- Posted by Hugo Almeida
- On June 27, 2018
- 0 Comments
Our Hadoop HDP IaaS cluster on Azure uses Azure Data Lake Store (ADLS) for data repository and accesses it through an applicational user created on Azure Active Directory (AAD). Check this tutorial if you want to connect your own Hadoop to ADLS.
Our ADLS is getting bigger and we’re working on a backup strategy for it. ADLS provides locally-redundant storage (LRS), however, this does not prevent our application from corrupting data or accidentally deleting it. Since Microsoft hasn’t published a new version of ADLS with a clone feature we had to find a way to backup all the data stored in our data lake.
We’re going to show you How to do a full ADLS backup with Azure Data Factory (ADF). ADF does not preserve permissions. However, our Hadoop client can only access the AzureDataLakeStoreFilesystem (adl) through hive with a “hive” user and we can generate these permissions before the backup.
Our Hadoop cluster has some distinct points that makes it easier to replicate the “data permissions” for ADLS backup:
- Applications can access Hadoop through Hive layer with “hive” user only.
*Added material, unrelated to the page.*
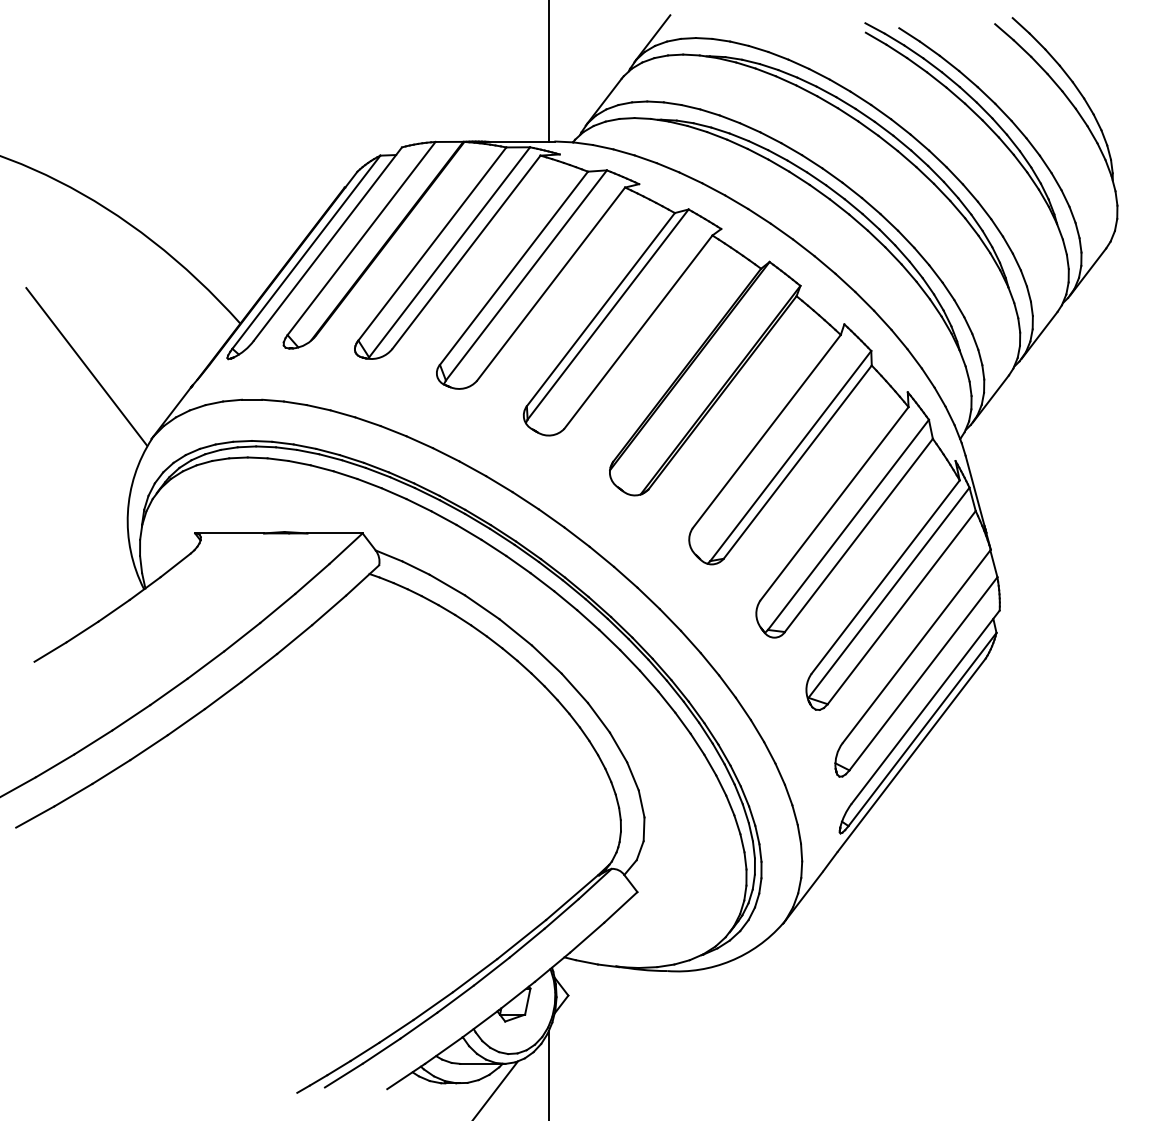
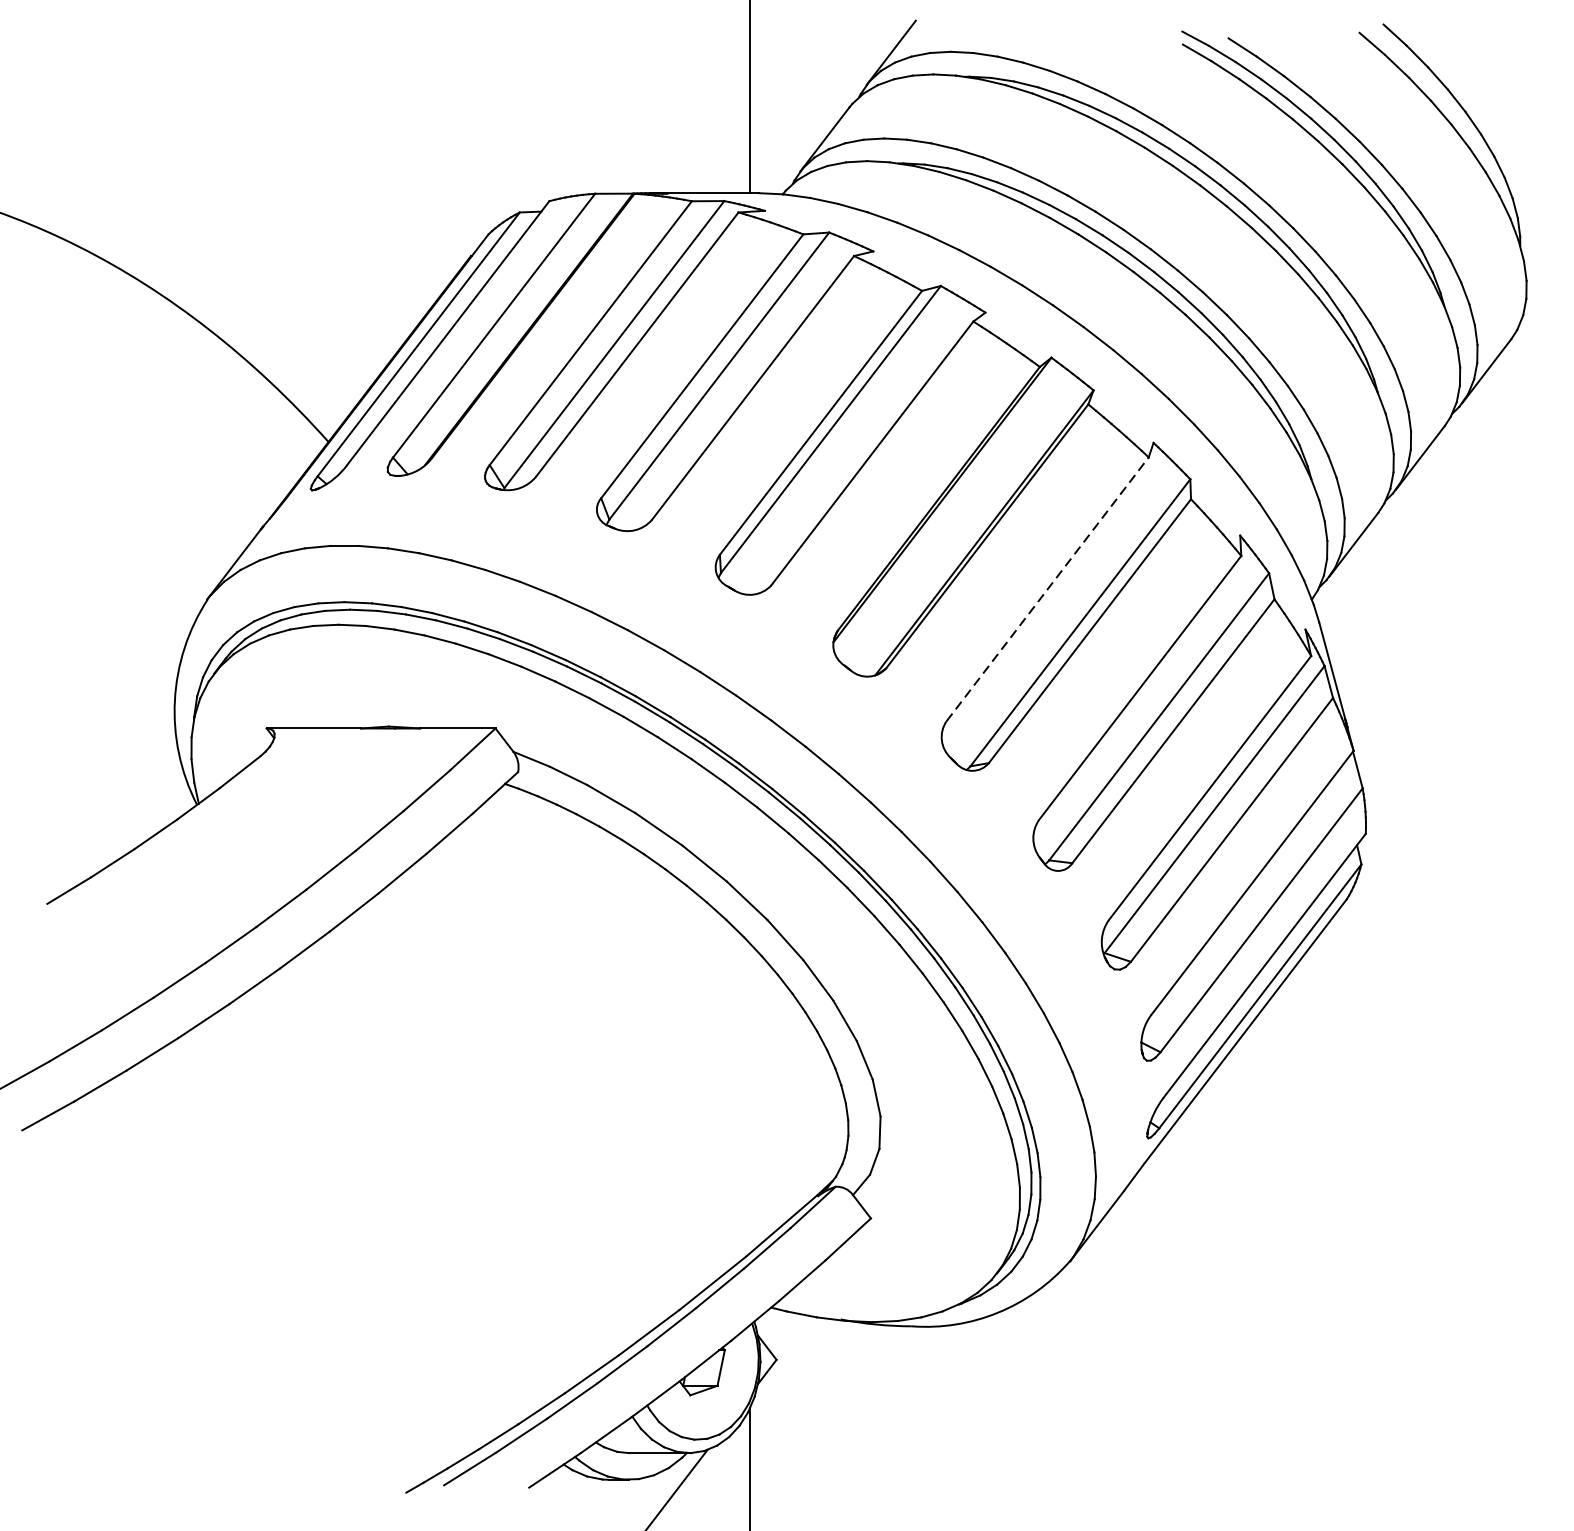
line: (86, 366) -> (118, 500), removed
line: (766, 431) -> (1047, 589), solid -> dashed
Set
- Applications can only access directly Hadoop for uploading or downloading files to and from
- Hive permissions inheritance is set to true.
Let’s get started!
Create a new ADLS and define ADLS Data Permissions
After creating your new ADLS, open Data Explorer, then the “Access” button on the root folder. Afterwards, click the “Add” button to select the same identity that has access to the original ADLS and has the credentials configured in your core-site.xml file. Select the adequate permissions.
Creating your ADF pipeline
I won’t get into much more detail since there are several tutorials out there about ADF, just make sure you create 2 linked services, 2 data sets and your pipeline with a simple copy activity.
Some notes for your pipeline creation:
use service principal authentication for your linked services
Create two data sets with binary copy enabled
Create a “Copy” activity with the “Copy file recursively” option enabled and the copy behavior set to “Preserve hierarchy” and run your pipeline
In this case we had a solid throughput of 152 MB/s
Set other permissions
If you need to give rwx permissions to other users on your /tmp folder you can use an hdfs command or Azure Portal to do that.
We recommend to use the
hdfs dfs -setfacl command because it gives you more flexibility, just make sure to give owner access in ADLS IAM tab to your Hadoop user.
hdfs dfs -setfacl -m -R default:other::rwx,other::rwx /tmp
Point your default file system to your new ADLS
fs.defaultFS to your new ADLS url in core-site.xml
Update your Hive metastore
Some of the entries in the Hive metastore database contain references to Hadoop. After changing the default file system to our new ADLS we need to update the old values using the Hive MetaTool:
hive --config /etc/hive/conf/conf.server --service metatool -updateLocation adl://sink.azuredatalakestore.net adl://source.azuredatalakestore.net --verbose
We’ve tried to use DistCp with all the tuning options and permissions preservation, and it created a perfect copy, however the performance was very poor with almost 14 hours of backup for 1.2TB of data. We believe it is because we have very small files (we use ORC tables in hive with partitioning) and we have a very complex folder structure that does not help in MR jobs.